When I look into the bin.log file, it says: Failed to get Abundance information for contig [NODE_1_length_1312426_cov_457.620833] in file [/30days/uqgni1/16_chen_metag/binning_out/S1/maxbin2_bins/work_files/maxbin2_out/bin.contig.tmp.abund1]

I guess this is a separate issue from the perl5 library?

Also, my command for calling maxbin2 is: metawrap binning -a /30days/uqgni1/16_chen_metag/assembly_out/S1/S1_final_assembly.fasta -o /30days/uqgni1/16_chen_metag/binning_out/S1/maxbin2_bins --maxbin2 /30days/uqgni1/ 16_chen_metag/read_qc_out/S1/S1_final_pure_reads_1.fastq /30days/uqgni1/16_chen_metag/read_qc_out/S1/S1_final_pure_reads_2.fastq --run-checkm -m 250 -t 12

Where I specified using 12 cores, here only one is used. I don't mean to bother, but some suggestions for trouble-shooting are much appreciated.

Cheers.

jolespin commented 5 years ago

Is there a conda version of this command to keep the environments exportable? cpan install HTTP::Status?

EDIT: As mentioned in the documentation, this fixed my issue:

conda update perl -y
conda install -y blas=2.5=mkl
ursky commented 5 years ago

Sounds good.

jolespin commented 5 years ago

Unfortunately, I’m still having the concoct endless blas issue (apologies for all the notifications from other threads). Right now I’m running it with one thread to evade the issue. Is it possible to export your Conda environment for the working config?

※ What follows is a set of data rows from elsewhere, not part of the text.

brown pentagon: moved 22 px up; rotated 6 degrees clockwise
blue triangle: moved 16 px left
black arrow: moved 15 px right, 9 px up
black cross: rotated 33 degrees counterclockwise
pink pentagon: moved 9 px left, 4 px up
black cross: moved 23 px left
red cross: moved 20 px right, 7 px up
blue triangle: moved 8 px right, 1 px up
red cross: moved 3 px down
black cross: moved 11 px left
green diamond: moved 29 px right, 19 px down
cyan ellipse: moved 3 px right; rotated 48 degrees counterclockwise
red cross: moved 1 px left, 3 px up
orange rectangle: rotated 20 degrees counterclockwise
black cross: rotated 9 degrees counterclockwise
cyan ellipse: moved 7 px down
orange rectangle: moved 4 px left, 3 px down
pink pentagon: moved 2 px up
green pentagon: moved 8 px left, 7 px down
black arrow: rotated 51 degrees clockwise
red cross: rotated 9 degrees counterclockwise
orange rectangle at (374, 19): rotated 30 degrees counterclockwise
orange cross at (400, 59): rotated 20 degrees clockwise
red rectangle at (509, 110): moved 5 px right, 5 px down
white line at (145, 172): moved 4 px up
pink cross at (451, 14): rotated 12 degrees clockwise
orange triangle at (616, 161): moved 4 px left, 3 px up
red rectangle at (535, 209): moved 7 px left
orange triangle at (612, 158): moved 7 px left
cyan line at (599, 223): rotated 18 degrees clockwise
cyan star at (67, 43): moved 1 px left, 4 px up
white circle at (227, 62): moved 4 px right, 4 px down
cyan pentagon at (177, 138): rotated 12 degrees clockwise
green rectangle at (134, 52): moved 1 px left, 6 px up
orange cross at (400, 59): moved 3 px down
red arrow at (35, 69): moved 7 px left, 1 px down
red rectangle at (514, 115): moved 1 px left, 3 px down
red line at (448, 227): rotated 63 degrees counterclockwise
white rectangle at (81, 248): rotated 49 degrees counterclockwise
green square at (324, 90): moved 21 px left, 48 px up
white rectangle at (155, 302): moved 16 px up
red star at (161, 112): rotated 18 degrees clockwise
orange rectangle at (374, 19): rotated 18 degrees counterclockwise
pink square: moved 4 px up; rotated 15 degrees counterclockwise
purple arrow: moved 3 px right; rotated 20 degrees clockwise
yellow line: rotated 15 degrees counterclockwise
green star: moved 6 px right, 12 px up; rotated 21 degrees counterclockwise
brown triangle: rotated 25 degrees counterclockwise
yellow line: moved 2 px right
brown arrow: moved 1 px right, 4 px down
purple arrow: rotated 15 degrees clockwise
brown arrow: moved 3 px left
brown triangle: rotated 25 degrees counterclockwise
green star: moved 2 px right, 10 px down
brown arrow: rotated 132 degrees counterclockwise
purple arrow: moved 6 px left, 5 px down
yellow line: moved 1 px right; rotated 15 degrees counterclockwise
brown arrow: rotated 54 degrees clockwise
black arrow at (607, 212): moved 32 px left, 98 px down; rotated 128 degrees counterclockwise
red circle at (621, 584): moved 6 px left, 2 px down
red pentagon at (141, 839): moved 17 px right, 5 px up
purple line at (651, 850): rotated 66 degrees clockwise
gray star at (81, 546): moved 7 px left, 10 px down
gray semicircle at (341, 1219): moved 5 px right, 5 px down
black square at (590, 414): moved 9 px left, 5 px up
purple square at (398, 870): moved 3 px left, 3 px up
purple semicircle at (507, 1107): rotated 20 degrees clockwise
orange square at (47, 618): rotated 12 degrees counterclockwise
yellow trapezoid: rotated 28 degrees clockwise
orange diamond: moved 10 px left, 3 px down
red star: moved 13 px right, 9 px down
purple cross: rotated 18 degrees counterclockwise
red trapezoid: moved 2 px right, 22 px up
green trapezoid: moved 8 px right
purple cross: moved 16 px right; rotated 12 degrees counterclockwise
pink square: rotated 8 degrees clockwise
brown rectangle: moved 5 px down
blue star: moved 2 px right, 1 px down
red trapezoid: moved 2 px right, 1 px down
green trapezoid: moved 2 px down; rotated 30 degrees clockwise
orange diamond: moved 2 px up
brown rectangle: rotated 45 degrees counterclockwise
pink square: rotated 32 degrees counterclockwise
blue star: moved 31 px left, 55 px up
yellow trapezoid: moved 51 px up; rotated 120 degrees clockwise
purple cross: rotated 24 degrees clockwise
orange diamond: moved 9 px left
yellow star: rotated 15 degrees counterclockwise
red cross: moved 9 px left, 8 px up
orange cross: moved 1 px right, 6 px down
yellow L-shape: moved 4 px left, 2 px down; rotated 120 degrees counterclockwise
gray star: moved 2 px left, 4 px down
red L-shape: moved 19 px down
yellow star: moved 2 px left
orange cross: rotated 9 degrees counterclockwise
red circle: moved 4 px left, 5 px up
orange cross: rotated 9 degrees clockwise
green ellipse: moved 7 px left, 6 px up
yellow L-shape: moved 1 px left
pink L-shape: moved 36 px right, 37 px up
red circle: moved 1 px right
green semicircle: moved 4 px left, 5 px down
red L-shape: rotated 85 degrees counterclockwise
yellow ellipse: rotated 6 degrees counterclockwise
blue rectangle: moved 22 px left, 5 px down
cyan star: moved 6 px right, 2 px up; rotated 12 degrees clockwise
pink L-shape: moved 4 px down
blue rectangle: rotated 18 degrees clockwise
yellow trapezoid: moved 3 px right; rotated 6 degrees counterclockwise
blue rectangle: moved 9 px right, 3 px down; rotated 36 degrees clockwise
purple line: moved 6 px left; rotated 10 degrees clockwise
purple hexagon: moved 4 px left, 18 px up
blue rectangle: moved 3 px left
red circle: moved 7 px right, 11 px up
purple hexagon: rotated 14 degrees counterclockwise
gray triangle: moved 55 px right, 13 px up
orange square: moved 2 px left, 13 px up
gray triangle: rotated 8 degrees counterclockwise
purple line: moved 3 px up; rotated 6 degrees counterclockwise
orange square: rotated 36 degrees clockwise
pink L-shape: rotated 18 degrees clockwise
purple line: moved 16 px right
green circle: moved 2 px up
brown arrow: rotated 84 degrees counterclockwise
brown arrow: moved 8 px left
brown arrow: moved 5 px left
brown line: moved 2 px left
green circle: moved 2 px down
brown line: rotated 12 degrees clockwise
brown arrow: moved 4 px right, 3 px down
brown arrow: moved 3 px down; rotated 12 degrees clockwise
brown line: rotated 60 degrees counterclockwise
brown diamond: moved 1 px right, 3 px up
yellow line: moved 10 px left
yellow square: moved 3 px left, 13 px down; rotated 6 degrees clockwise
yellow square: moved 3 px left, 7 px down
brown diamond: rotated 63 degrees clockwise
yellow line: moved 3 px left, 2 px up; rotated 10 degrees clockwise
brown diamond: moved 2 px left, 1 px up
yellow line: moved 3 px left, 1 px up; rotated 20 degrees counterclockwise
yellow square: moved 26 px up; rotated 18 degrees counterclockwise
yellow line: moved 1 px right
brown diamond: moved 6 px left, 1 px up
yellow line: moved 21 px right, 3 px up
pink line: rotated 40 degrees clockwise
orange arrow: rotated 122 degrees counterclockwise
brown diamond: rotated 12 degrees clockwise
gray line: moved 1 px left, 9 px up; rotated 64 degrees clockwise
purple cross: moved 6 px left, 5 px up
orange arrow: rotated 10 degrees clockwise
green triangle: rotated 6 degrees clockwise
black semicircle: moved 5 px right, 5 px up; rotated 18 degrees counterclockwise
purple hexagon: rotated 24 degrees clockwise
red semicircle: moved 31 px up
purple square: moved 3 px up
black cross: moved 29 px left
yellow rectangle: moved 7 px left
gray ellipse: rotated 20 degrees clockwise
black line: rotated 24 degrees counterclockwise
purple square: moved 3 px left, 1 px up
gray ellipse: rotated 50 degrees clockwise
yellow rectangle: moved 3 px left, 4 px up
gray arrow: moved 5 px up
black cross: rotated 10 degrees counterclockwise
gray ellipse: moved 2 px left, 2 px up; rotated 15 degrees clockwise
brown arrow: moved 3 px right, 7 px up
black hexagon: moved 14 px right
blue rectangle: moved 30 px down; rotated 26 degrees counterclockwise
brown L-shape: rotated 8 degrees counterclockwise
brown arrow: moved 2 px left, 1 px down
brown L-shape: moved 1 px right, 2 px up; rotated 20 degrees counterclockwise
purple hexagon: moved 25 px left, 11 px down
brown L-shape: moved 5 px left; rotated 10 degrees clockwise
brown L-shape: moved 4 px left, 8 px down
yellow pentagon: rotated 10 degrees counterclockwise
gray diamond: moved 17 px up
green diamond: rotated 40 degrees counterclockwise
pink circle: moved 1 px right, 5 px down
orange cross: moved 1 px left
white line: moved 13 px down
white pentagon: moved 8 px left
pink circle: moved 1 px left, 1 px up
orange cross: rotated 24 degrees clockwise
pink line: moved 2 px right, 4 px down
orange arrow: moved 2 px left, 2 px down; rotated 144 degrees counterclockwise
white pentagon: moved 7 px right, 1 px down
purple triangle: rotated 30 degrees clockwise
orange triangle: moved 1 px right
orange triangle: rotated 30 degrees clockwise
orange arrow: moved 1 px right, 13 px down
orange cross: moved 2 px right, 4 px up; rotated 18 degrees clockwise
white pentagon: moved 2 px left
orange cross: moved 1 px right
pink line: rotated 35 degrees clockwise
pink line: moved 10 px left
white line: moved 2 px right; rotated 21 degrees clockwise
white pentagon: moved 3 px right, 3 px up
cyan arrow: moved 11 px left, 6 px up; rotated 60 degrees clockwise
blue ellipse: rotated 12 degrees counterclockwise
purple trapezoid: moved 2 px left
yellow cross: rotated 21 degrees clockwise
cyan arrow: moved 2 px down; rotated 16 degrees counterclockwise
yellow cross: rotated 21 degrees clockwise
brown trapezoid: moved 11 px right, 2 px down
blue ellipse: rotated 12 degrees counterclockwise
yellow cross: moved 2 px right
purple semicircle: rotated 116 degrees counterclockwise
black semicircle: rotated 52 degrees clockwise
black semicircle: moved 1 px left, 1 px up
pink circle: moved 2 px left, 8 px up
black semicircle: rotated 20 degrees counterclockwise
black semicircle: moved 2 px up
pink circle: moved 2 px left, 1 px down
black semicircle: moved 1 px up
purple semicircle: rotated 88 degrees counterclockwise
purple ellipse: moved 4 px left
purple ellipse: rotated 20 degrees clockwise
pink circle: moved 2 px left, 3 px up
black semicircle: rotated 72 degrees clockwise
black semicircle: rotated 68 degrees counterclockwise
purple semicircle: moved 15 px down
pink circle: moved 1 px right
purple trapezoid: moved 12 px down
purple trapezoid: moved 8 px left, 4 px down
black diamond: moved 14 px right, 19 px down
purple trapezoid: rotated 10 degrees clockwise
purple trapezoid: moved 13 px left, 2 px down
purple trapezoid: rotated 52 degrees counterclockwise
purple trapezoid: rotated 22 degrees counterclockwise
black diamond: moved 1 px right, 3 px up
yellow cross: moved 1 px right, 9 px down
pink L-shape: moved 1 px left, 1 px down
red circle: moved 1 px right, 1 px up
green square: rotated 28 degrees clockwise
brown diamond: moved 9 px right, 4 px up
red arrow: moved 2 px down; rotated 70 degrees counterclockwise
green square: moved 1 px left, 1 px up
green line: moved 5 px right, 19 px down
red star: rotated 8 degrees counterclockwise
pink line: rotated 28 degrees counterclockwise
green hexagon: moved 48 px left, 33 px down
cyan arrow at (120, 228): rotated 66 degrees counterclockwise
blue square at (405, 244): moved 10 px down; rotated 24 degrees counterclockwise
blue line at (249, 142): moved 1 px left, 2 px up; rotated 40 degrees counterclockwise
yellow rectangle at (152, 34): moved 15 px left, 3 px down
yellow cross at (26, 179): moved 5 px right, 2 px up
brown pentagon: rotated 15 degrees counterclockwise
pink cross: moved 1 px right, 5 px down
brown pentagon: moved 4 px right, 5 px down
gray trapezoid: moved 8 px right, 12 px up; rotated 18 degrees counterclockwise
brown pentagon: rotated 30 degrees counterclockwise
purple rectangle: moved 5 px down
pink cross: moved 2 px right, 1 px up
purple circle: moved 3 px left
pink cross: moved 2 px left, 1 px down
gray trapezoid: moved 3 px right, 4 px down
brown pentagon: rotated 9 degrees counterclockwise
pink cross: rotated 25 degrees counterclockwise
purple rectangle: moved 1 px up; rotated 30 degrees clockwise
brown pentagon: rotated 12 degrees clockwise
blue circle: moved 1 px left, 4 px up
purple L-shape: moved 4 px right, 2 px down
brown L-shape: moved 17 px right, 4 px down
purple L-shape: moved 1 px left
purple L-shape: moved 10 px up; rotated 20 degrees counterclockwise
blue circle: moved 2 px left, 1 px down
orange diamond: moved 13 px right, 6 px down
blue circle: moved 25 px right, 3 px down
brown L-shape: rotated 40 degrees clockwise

ursky commented 5 years ago

Here is mine: metawrap-env.yml.zip

jolespin commented 5 years ago

Thanks for posting this, almost had it working:

(base) -bash-4.1$ time(conda env create --name metawrap_env --file metawrap-env.yml)
Collecting package metadata (repodata.json): done
Solving environment: failed

ResolvePackageNotFound:
  - openblas==0.3.5=h9ac9557_1001
  - r-pillar==1.3.1=r351h6115d3f_1000
  - libtiff==4.0.10=h648cc4a_1001

real    0m27.392s
user    0m22.207s
sys 0m4.417s

I'll try and do a fresh install using the recommended methods in the install.

KanLI396 commented 4 years ago

@ursky hi, my metabins also has this problem as it can run only one thread, so how to use your .yml document here? I try to open and paste it under metawrap env, but it didn't work? @jolespin do you have any idea?